The Court rejects Movant’s contention that he is not challenging
judicial decisions. This argument is based on Movant’s opinion
that the rulings of which he complains were not made “after consideration
of the facts and the law” (Brady Reply Affidavit and Notice of Cross
Motion, p 3). Whatever his view may be, however, the rulings that he contends
have caused him harm were made in the course of legitimate actions or
proceedings and were issued by the appropriate judicial officers.
Consequently, their issuance is cloaked in absolute judicial immunity.
Because the “Pro Se Claim for Continuing Injuries” that Movant
seeks to file as a claim in this Court is entirely lacking in merit, the motion
for permission to file is DENIED and the motion for judgment by default is
DENIED as moot. 
As noted above,
Movant’s motion for recusal is also DENIED.
July 16, 2007
HON. RICHARD E. SISE
Judge of the Court of Claims
. Movant’s efforts to obtain relief in
the Federal courts are outlined in the following decisions: Brady v
, 7 F Supp 2d 247 (WDNY 1998); Brady v Irizarry
, 2006 WL
1389754 (WDNY 2006).
. Indeed, one could argue that Movant has
been placed at an advantage when compared to other litigants who must file and
serve a claim and pay the Court’s $50 filing fee in order to commence an
action, and that fee may not be recovered even if the action is subject to
immediate dismissal on a motion to dismiss for lack of legal merit. Movant,
however, is able to have the underlying merit of any claim evaluated prior to
actually filing and having to pay the fee.

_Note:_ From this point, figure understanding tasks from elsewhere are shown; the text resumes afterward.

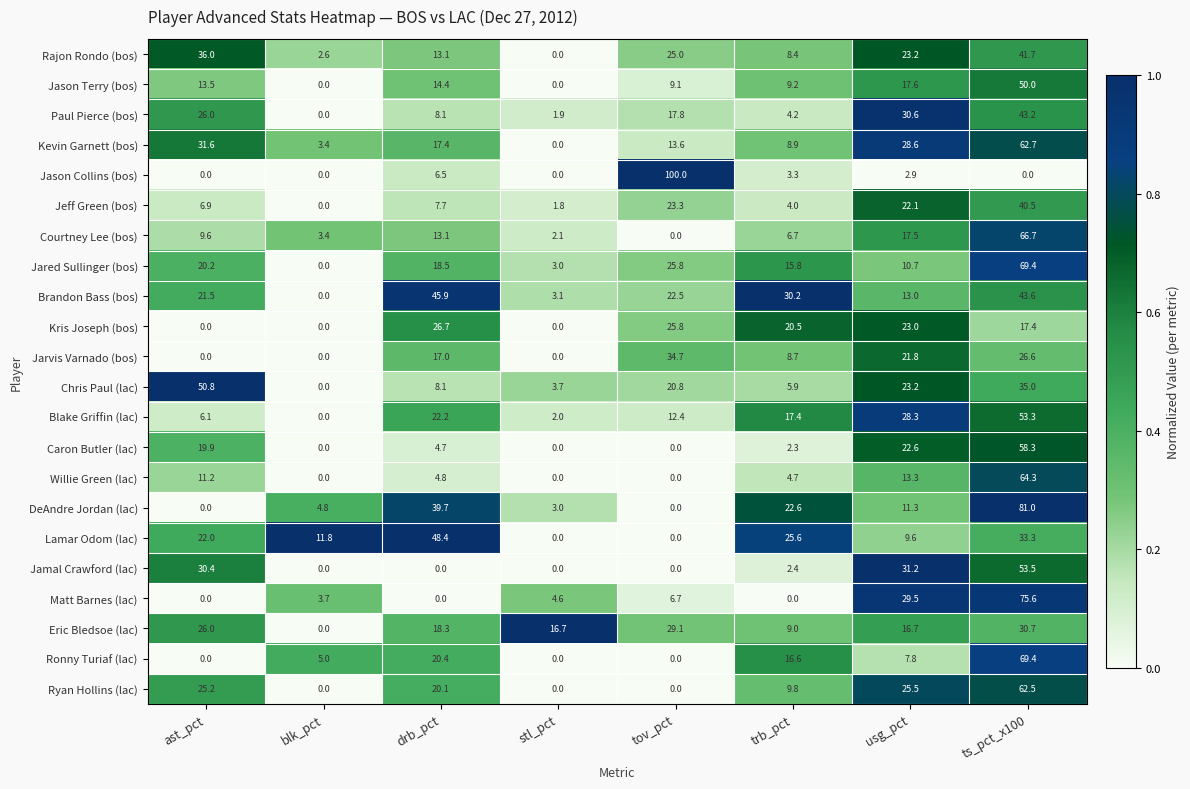

The Jarvis Varnado (bos) series shows 17.1 at stl_pct. True or false?

False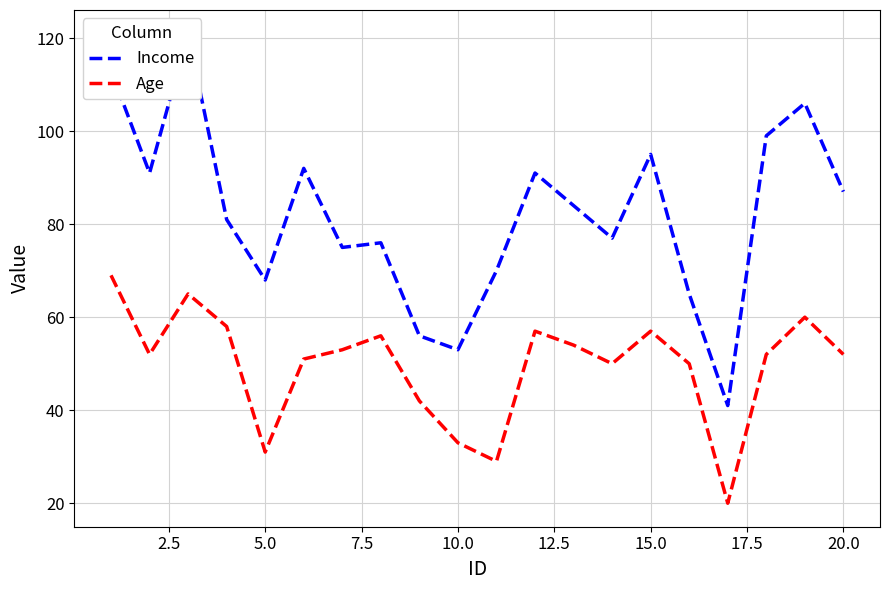

What is the minimum value for Age?

20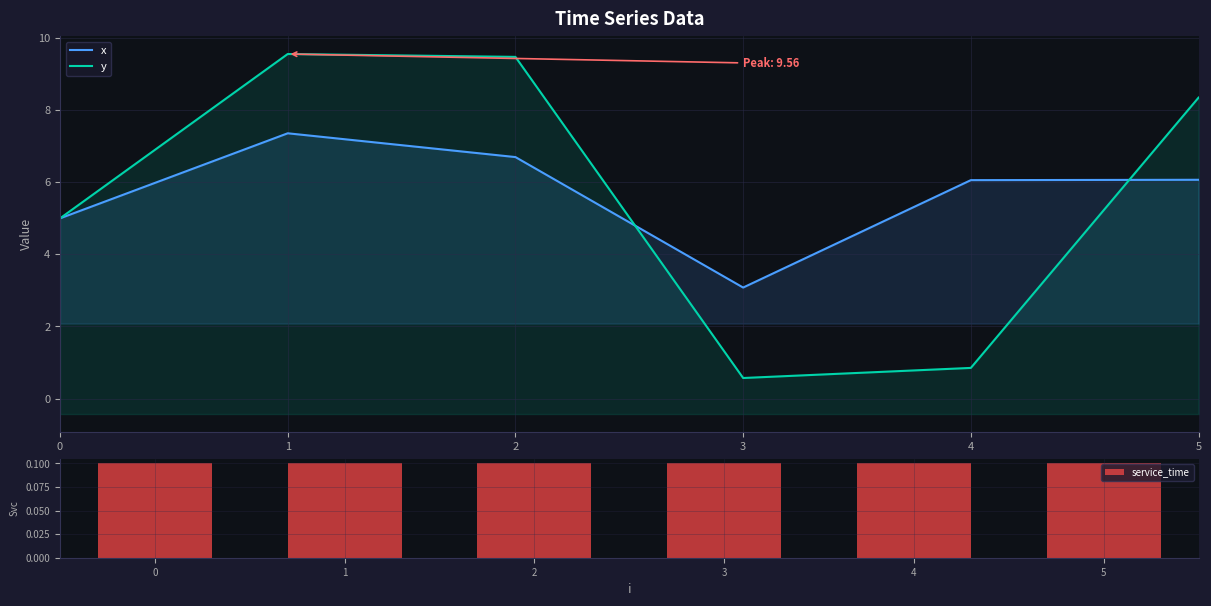

Reading left to right, what are all the values shown in this chart?

x: 5.0	7.4	6.7	3.1	6.1	6.1
y: 5.0	9.6	9.5	0.6	0.8	8.3
service_time: 0.1	0.1	0.1	0.1	0.1	0.1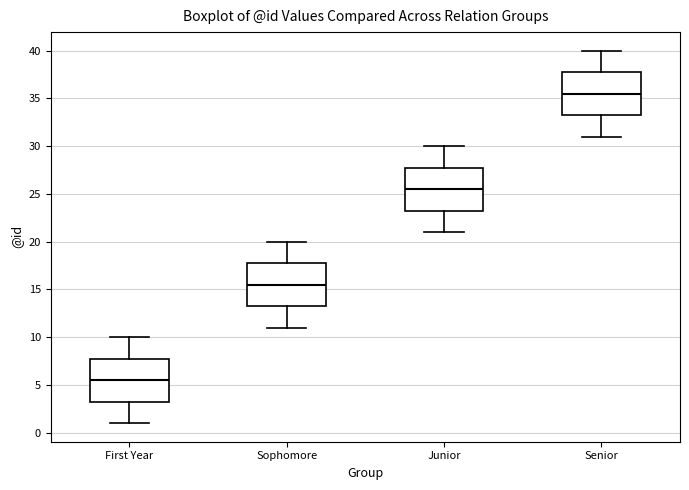

Which box has the highest median line?

Senior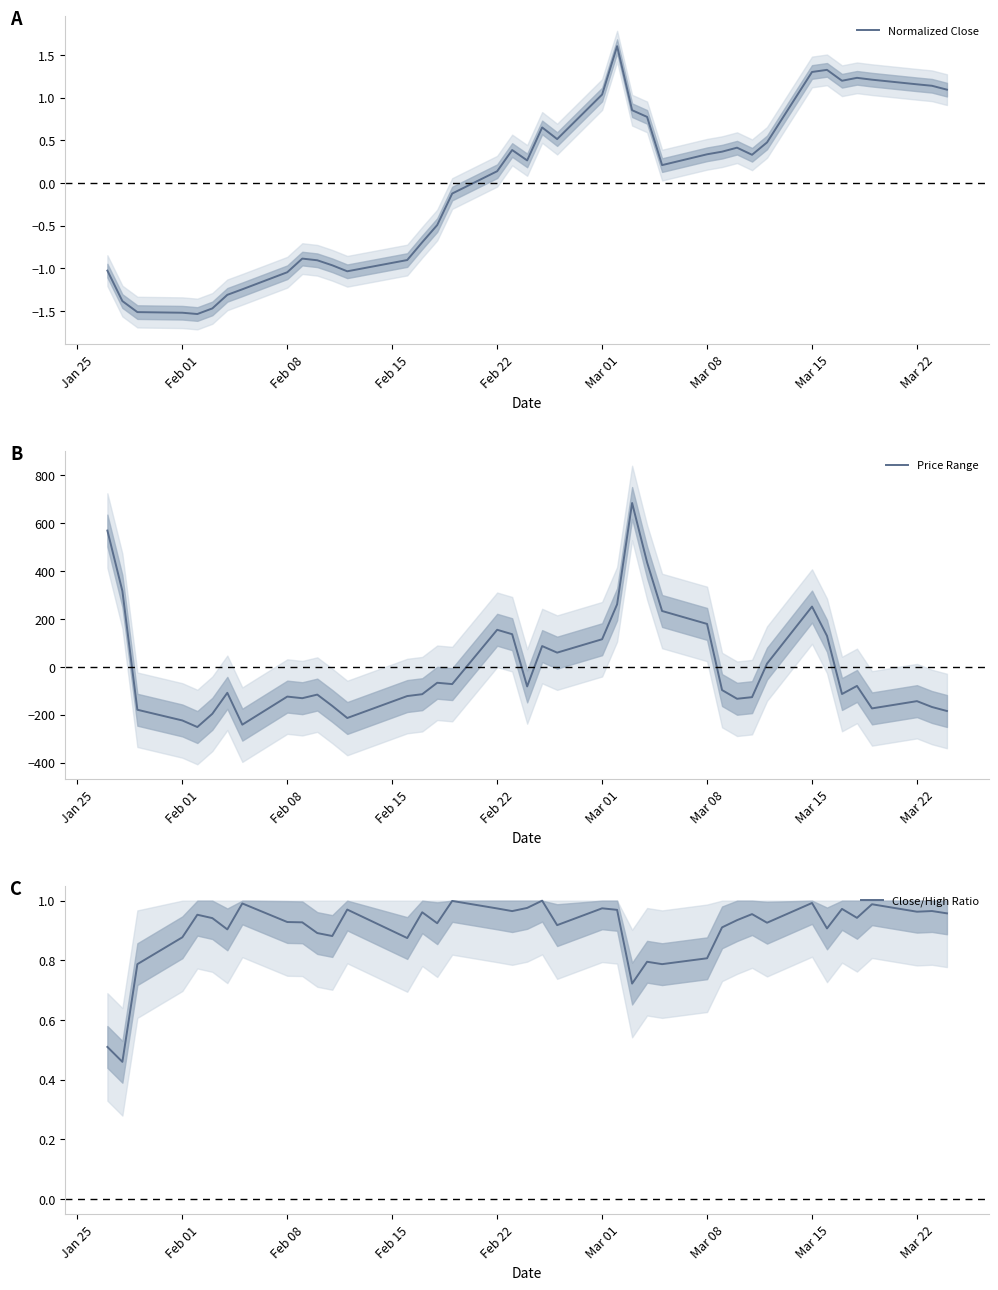

What is the minimum value for Normalized Close?

-1.5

. It is anticipated that Movant will seek to
appeal this ruling, as he has done with all or almost all previous decisions
affecting him. In order to avoid the difficulties he encountered in compiling
the record on appeal of this Court’s earlier motion decision (see
Brady v State of New York
, UID #2007-028-543, Claim No. NONE, Motion No.
M-72717 [Ct Cl April 3, 2007], Sise, P.J.), documents considered by the Court
here have been listed along with an indication of their exact length.